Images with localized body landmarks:
_____

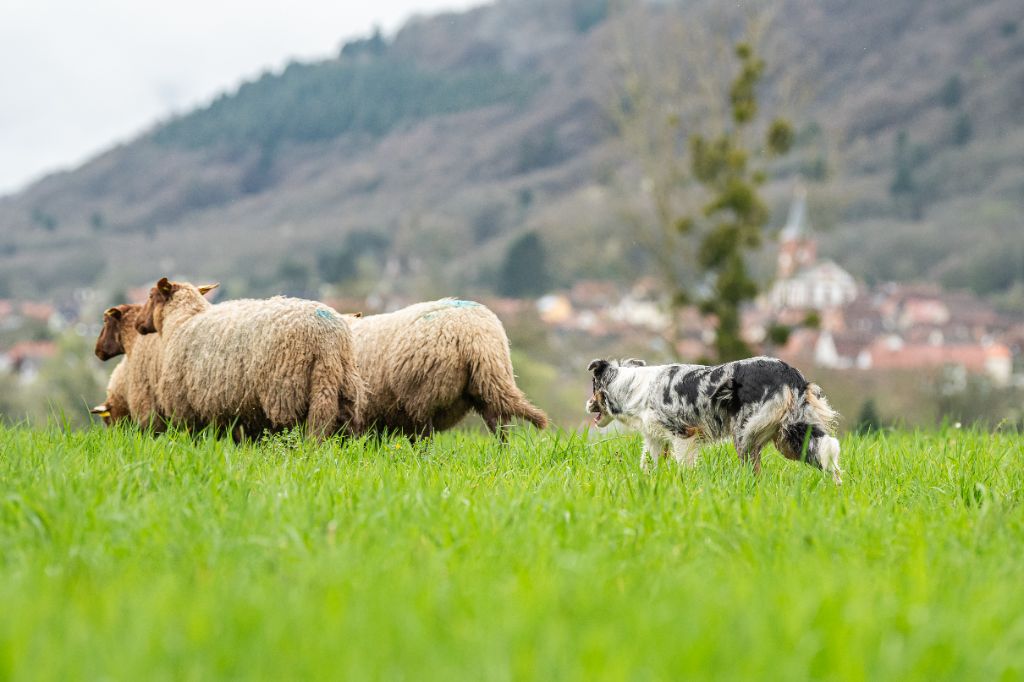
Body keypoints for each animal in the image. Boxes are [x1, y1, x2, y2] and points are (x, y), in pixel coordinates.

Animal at [137, 274, 364, 438]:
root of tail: (327, 336)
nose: (138, 324)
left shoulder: (186, 407)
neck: (182, 320)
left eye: (150, 296)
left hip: (286, 392)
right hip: (341, 385)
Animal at [589, 352, 843, 481]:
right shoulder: (655, 438)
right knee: (827, 459)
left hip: (745, 434)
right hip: (790, 438)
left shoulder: (684, 434)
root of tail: (792, 375)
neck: (632, 388)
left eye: (592, 387)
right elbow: (647, 464)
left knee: (753, 471)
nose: (587, 404)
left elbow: (684, 467)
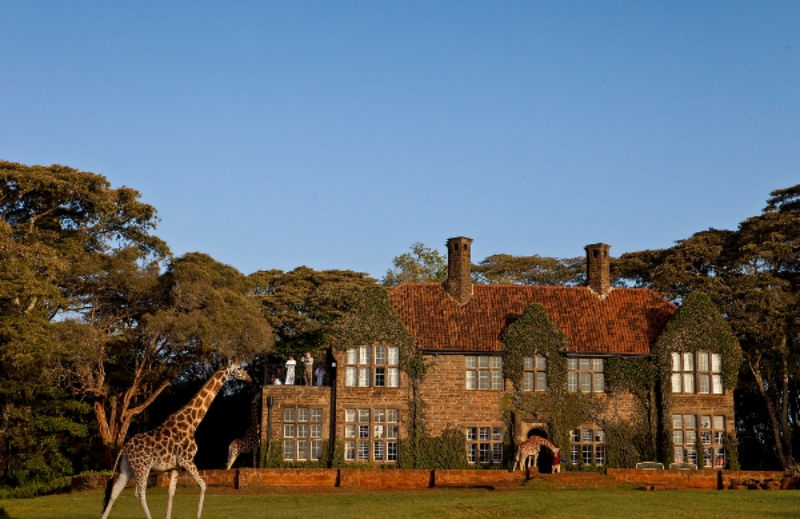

_____

A copy of each line above that holds the word "right" is the expected answer.

▶ RESULT FOR THIS EXERCISE
right hip: (341, 385)
right shoulder: (655, 438)
right knee: (827, 459)
right hip: (790, 438)
right elbow: (647, 464)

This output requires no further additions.